Where the verify loop genuinely earns its keep, the evidence is encouraging: research on self-improving coding systems that orchestrate generate-run-feed-error-back reports gains on curated benchmarks through iterative, failure-conditioned edits. And the organisational truth is plain enough - AI is an amplifier, and without strong version control, small batches and quality internal platforms it can amplify the wrong things just as readily as the right ones. That is review gates and scaffold investment stated as a precondition, not a nicety.

What we are learning

The recurring lesson across our own building is uncomfortable for anyone selling AI velocity, and it is the thesis we keep testing against real repositories rather than slideware.

Generation is no longer the hard part. The hard part is acceptance - giving a machine the right context, verifying what it produced, reviewing it like work that matters, governing how it lands, and earning the trust to let it run again. The model writes the code; the harness decides whether anyone should keep it.

A second lesson follows from the first: most of the leverage is in subtraction. The biggest reliability wins we have seen come from giving the model less - a tighter context window, a smaller batch, a clearer convention - not from a bigger model or a cleverer prompt. This is the spirit of Beyond Vibe Coding: replacing the seductive single-shot prompt with a closed loop that proves its own output. It is also why we think about an The AI Engineering Maturity Model at all - the difference between teams that benefit from these tools and teams that quietly regress is rarely the model they use; it is whether they have the acceptance machinery around it.

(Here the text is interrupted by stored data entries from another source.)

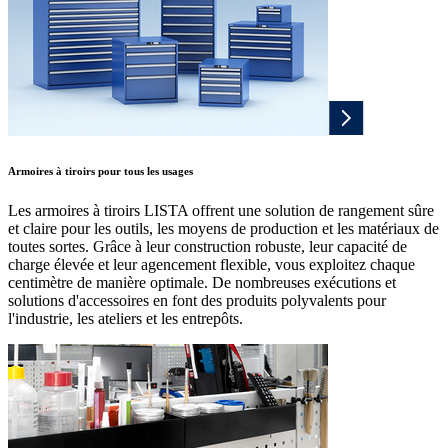
Armoires à tiroirs pour tous les usages
Les armoires à tiroirs LISTA offrent une solution de rangement sûre
et claire pour les outils, les moyens de production et les matériaux de
toutes sortes. Grâce à leur construction robuste, leur capacité de
charge élevée et leur agencement flexible, vous exploitez chaque
centimètre de manière optimale. De nombreuses exécutions et
solutions d'accessoires en font des produits polyvalents pour
l'industrie, les ateliers et les entrepôts.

An honest note on the stage

This is Incubation, and we will not dress it up. We are not AI experts and we have no proven AI track record to point to; the field is roughly two years old and the most rigorous studies in it are still arguing about their own methodology. What we bring is years of delivery, architecture and product engineering, applied to emerging AI with the same scepticism we would apply to any new tool that promised to change how software is built. The patterns described here are convictions tested against real building, not battle-tested intellectual property, and some of them will not survive contact with the next twelve months. Local pair-programming harnesses depend on hardware and model trajectories we do not control; verify loops can give false confidence when the tests themselves are weak; acceptance metrics are only as honest as the team reading them.

We are publishing this anyway, because the alternative - quiet claims of mastery - is exactly the posture the evidence punishes. The workbench will keep evolving as we learn which gates earn their cost and which we can automate away. What we are confident about is the direction: the consultancy that wins the agentic era will not be the one with the best model access, but the one that built the most trustworthy path from a generated change to a change a team is willing to own. We are building that path in the open, and we will report what holds and what breaks.